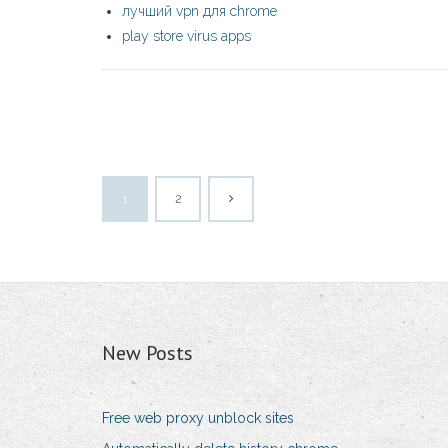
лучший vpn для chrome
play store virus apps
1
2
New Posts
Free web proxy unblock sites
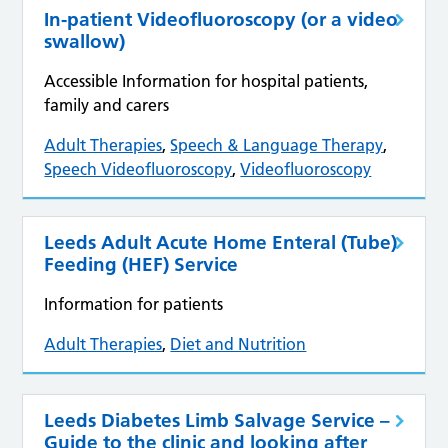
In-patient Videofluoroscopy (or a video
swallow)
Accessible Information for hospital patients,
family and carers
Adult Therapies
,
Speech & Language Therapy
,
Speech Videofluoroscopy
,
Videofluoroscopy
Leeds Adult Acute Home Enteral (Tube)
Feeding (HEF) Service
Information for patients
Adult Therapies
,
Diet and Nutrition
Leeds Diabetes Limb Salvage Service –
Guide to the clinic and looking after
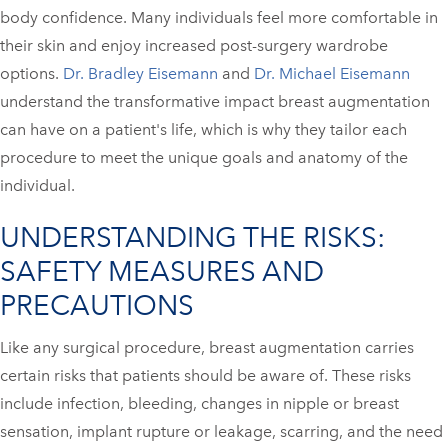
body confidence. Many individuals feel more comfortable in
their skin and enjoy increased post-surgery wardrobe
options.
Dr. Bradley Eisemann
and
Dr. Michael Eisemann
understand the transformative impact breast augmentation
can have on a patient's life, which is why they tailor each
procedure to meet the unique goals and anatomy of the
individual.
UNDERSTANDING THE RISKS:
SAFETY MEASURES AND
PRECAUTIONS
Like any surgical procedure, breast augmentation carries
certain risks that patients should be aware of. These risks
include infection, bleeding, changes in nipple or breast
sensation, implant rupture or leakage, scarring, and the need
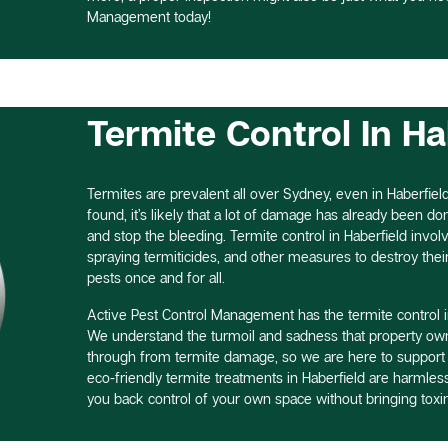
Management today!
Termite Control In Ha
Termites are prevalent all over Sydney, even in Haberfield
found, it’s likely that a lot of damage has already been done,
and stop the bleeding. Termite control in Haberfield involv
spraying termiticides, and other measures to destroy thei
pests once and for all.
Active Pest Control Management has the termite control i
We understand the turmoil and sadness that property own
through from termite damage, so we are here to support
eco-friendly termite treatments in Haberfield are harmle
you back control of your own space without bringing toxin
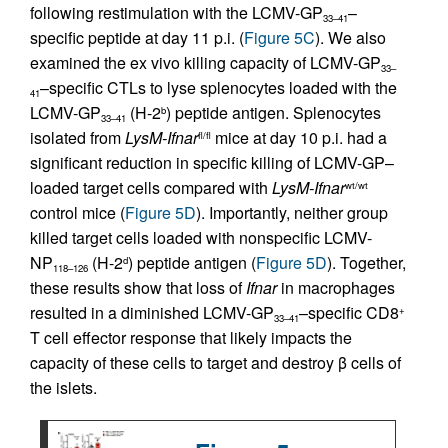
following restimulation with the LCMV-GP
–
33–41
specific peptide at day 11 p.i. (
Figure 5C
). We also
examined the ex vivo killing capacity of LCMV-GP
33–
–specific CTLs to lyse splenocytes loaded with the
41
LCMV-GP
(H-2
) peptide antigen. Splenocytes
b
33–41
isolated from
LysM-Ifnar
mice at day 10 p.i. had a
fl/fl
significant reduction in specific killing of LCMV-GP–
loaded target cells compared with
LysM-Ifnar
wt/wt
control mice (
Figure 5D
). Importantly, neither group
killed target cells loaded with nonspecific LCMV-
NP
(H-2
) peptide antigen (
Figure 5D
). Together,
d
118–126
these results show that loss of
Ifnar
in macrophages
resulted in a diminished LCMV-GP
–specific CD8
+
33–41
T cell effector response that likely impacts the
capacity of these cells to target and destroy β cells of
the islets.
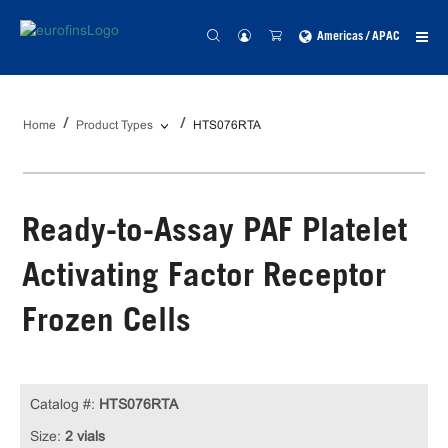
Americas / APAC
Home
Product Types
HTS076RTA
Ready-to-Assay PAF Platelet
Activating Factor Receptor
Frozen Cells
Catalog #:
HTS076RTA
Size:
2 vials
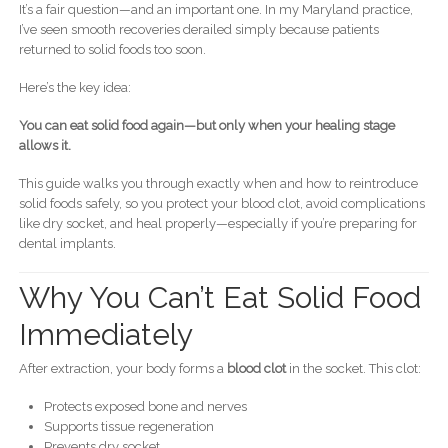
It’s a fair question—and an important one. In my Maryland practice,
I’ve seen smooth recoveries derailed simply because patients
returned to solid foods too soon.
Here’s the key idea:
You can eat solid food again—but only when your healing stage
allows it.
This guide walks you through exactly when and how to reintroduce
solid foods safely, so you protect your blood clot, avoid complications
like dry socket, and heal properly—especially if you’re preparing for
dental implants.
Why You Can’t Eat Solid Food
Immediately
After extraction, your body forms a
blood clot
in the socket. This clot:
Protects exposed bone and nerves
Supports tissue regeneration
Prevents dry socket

- [TASK DETAILS]:
What is needed is every line of the data above, set down exactly but with the images left out.

- [ANSWER TO THIS TASK]:
лучший vpn для chrome
play store virus apps
1
2
New Posts
Free web proxy unblock sites
In-patient Videofluoroscopy (or a video
swallow)
Accessible Information for hospital patients,
family and carers
Adult Therapies
,
Speech & Language Therapy
,
Speech Videofluoroscopy
,
Videofluoroscopy
Leeds Adult Acute Home Enteral (Tube)
Feeding (HEF) Service
Information for patients
Adult Therapies
,
Diet and Nutrition
Leeds Diabetes Limb Salvage Service –
Guide to the clinic and looking after
body confidence. Many individuals feel more comfortable in
their skin and enjoy increased post-surgery wardrobe
options.
Dr. Bradley Eisemann
and
Dr. Michael Eisemann
understand the transformative impact breast augmentation
can have on a patient's life, which is why they tailor each
procedure to meet the unique goals and anatomy of the
individual.
UNDERSTANDING THE RISKS:
SAFETY MEASURES AND
PRECAUTIONS
Like any surgical procedure, breast augmentation carries
certain risks that patients should be aware of. These risks
include infection, bleeding, changes in nipple or breast
sensation, implant rupture or leakage, scarring, and the need
Management today!
Termite Control In Ha
Termites are prevalent all over Sydney, even in Haberfield
found, it’s likely that a lot of damage has already been done,
and stop the bleeding. Termite control in Haberfield involv
spraying termiticides, and other measures to destroy thei
pests once and for all.
Active Pest Control Management has the termite control i
We understand the turmoil and sadness that property own
through from termite damage, so we are here to support
eco-friendly termite treatments in Haberfield are harmle
you back control of your own space without bringing toxin
following restimulation with the LCMV-GP
–
33–41
specific peptide at day 11 p.i. (
Figure 5C
). We also
examined the ex vivo killing capacity of LCMV-GP
33–
–specific CTLs to lyse splenocytes loaded with the
41
LCMV-GP
(H-2
) peptide antigen. Splenocytes
b
33–41
isolated from
LysM-Ifnar
mice at day 10 p.i. had a
fl/fl
significant reduction in specific killing of LCMV-GP–
loaded target cells compared with
LysM-Ifnar
wt/wt
control mice (
Figure 5D
). Importantly, neither group
killed target cells loaded with nonspecific LCMV-
NP
(H-2
) peptide antigen (
Figure 5D
). Together,
d
118–126
these results show that loss of
Ifnar
in macrophages
resulted in a diminished LCMV-GP
–specific CD8
+
33–41
T cell effector response that likely impacts the
capacity of these cells to target and destroy β cells of
the islets.
Americas / APAC
Home
Product Types
HTS076RTA
Ready-to-Assay PAF Platelet
Activating Factor Receptor
Frozen Cells
Catalog #:
HTS076RTA
Size:
2 vials
It’s a fair question—and an important one. In my Maryland practice,
I’ve seen smooth recoveries derailed simply because patients
returned to solid foods too soon.
Here’s the key idea:
You can eat solid food again—but only when your healing stage
allows it.
This guide walks you through exactly when and how to reintroduce
solid foods safely, so you protect your blood clot, avoid complications
like dry socket, and heal properly—especially if you’re preparing for
dental implants.
Why You Can’t Eat Solid Food
Immediately
After extraction, your body forms a
blood clot
in the socket. This clot:
Protects exposed bone and nerves
Supports tissue regeneration
Prevents dry socket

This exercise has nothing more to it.